ボールねじの優れた点の一つは、その寿命が明確に定義されていることです。国際規格では、ボールねじの寿命の定義方法が明確にされています。測定基準としては、通常100万回転を基準としており、これは当社のL10寿命であり、統計的には90%のボールねじがこの寿命に達します。実際には、はるかに長い寿命に達することもありますが、現在では最小値が確立されています。
ボールねじの移動
小型ボールねじの場合、移動量に関連する要因はいくつかあります。1~2ミリメートルという短い移動量では、ボールがナット内で完全に循環しないため、問題が発生します。このような状況下でのボールねじの寿命の定義は、リターンシステムの設計と機能と相まって、その性能に非常に重要な役割を果たします。

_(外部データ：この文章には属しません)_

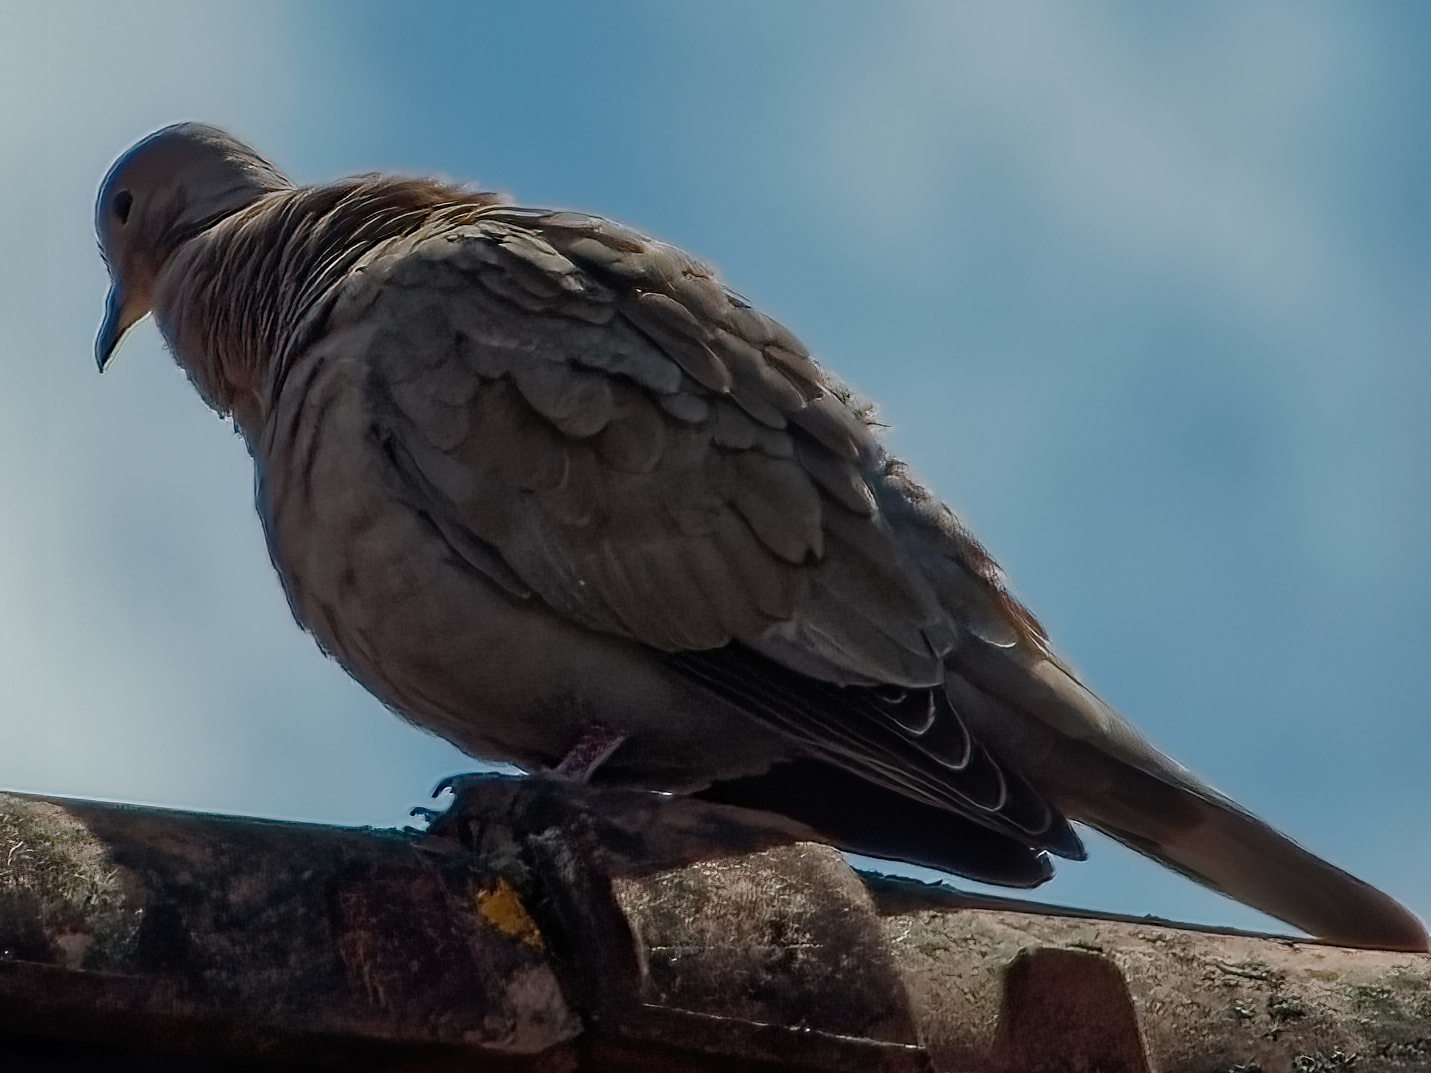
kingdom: Animalia
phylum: Chordata
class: Aves
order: Columbiformes
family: Columbidae
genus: Streptopelia
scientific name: Streptopelia decaocto
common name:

例えば、流体ポンプは10~100ミリメートルという極めて短い移動量を必要とします。最後の1ミリメートルの移動量に最も大きな力が加わるため、ボールねじの寿命の定義において問題が生じる可能性があります。
長いストロークの用途では、問題が発生することもあります。例えば、直径6mmのボールねじが1メートル移動すると、臨界速度とたわみ防止が重要な要素となります。そのため、極端に短いストロークと長いストロークの中間に位置するのが中間ストローク、つまり100~200mmのストロークが、この種のねじが最高の性能を発揮する理想的なストロークとなります。
ボールねじの負荷容量
ボールねじは軸方向に100%の荷重がかかるように設計されています。正しく設計されていれば、ボールねじはL10寿命を維持します。ボールねじが故障する原因の多くは、荷重が適切に調整されていないためにねじとナットが変形していることです。ボールねじにラジアル荷重またはモーメント荷重がかかると、荷重容量が90%以上低下し、L10寿命に影響を与える可能性があります。ここでの教訓は、カタログに特定のパラメータ内で平行支持構造を推奨する設計計算が記載されている場合、そのガイドラインを遵守することが非常に重要だということです。